Jusqu'à présent, la liste de ces outils de découverte agréés par IBM incluait :

  • IBM License Metric Tool (ILMT) 7.5 et 9.x
  • Tivoli Asset Discovery for Distributed (TAD4D) 7.5
  • IBM BigFix Inventory (BFI) 9.x

Toutefois, à partir d'avril 2017, ILMT 7.5 ne sera plus considéré comme acceptable pour la création de rapports de sous-capacité. IBM demande à ses clients de mettre à niveaux leurs anciennes instances ILMT 7.5 vers la nouvelle version 9.x.

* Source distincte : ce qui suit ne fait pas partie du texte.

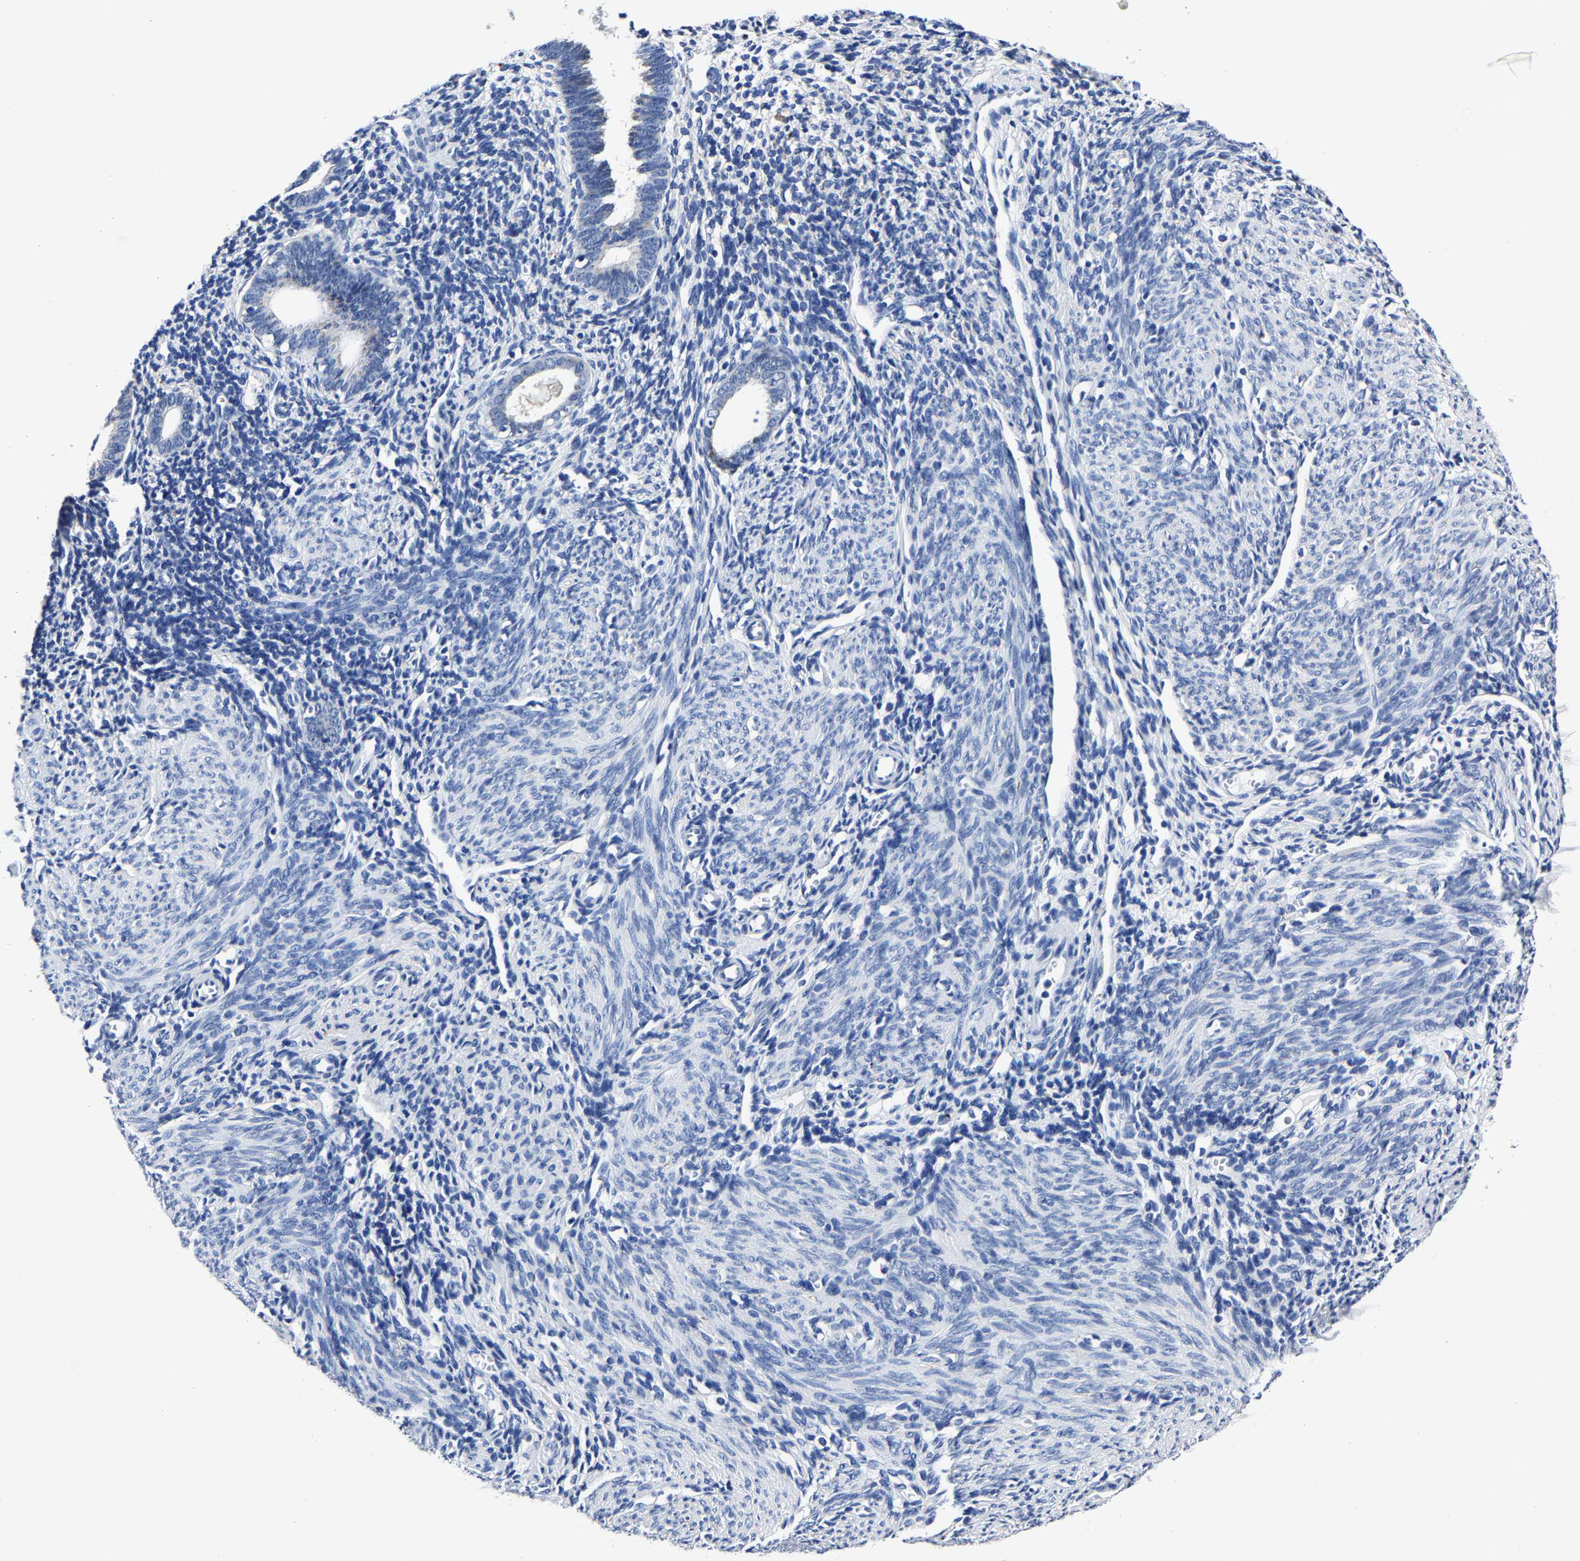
{"staining": {"intensity": "negative", "quantity": "none", "location": "none"}, "tissue": "endometrium", "cell_type": "Cells in endometrial stroma", "image_type": "normal", "snomed": [{"axis": "morphology", "description": "Normal tissue, NOS"}, {"axis": "morphology", "description": "Adenocarcinoma, NOS"}, {"axis": "topography", "description": "Endometrium"}], "caption": "IHC image of benign endometrium stained for a protein (brown), which shows no expression in cells in endometrial stroma.", "gene": "PSPH", "patient": {"sex": "female", "age": 57}}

De plus, TAD4D sera en fin de vie en avril 2017 et remplacé par son successeur BFI, ce qui laissera de fait ILMT 9.x et BFI 9.x comme les seules options acceptées par IBM pour la création de rapports de sous-capacité.

Conseil : Auparavant, on pouvait obtenir l'accord d'utilisation d'un outil de découverte d'un fournisseur tiers à la place d'ILMT. Par exemple, en signant un billet de modification Passport Advantage indiquant que l'outil que vous utilisez « doit être à tout moment fonctionnellement équivalent à la version la plus récente d'ILMT […]. » C'est un bon moment pour vérifier si c'est toujours le cas, car IBM élève encore le niveau avec chaque nouvelle version de BigFix. Toute non-conformité pourrait se traduire par une perte coûteuse du droit d'octroi de licences en sous-capacité.

Si la migration de vos données et l'installation de nouveaux agents ressemblent à une corvée, il existe en fait de nombreux avantages liés à la mise à niveau vers ILMT ou BFI 9.x.

Alors, quoi de neuf ? ILMT 9.x est un outil radicalement nouveau, qui reste l'option gratuite pour la création de rapports de sous-capacité. Basé sur la même technologie BigFix que la technologie plus souple sur laquelle son frère BFI est basé (avec une étiquette de prix). Voici certaines des nouvelles fonctionnalités les plus importantes :

  • des rapports plus détaillés et configurables
  • historique d'audit, avec accès illimité aux données historiques
  • performances améliorées
  • vastes capacités de découverte, y compris le regroupement personnalisé et l'assistance des logiciels exécutés dans les nuages publics
  • une nouvelle API REST, pour faciliter l'intégration automatisée à vos outils existants

Accélérez les économies pour vos licences IBM

Si ILMT et BFI sont parfaits pour suivre l'octroi de licences en sous-capacité, ils ne disposent pas de fonctionnalités de surveillance de la conformité, d'optimisation de licence et de simulation.

C'est là qu'Aspera SmartTrack entre en jeu. SmartTrack inclut un connecteur prêt à l'emploi qui se connecte directement à la nouvelle API REST d'ILMT et de BFI 9.x. Cette connexion cruciale extrait automatiquement les valeurs PVU agréées par IBM. Ces valeurs sont ensuite placées directement dans le rapport de conformité de SmartTrack, en comparant le nombre de licences PVU nécessaires au nombre de licences IBM que vous avez achetées. SmartTrack fonctionne donc « comme un agrégateur de données d'inventaire provenant d'ILMT ou de BigFix Inventory », tel que recommandé par IBM.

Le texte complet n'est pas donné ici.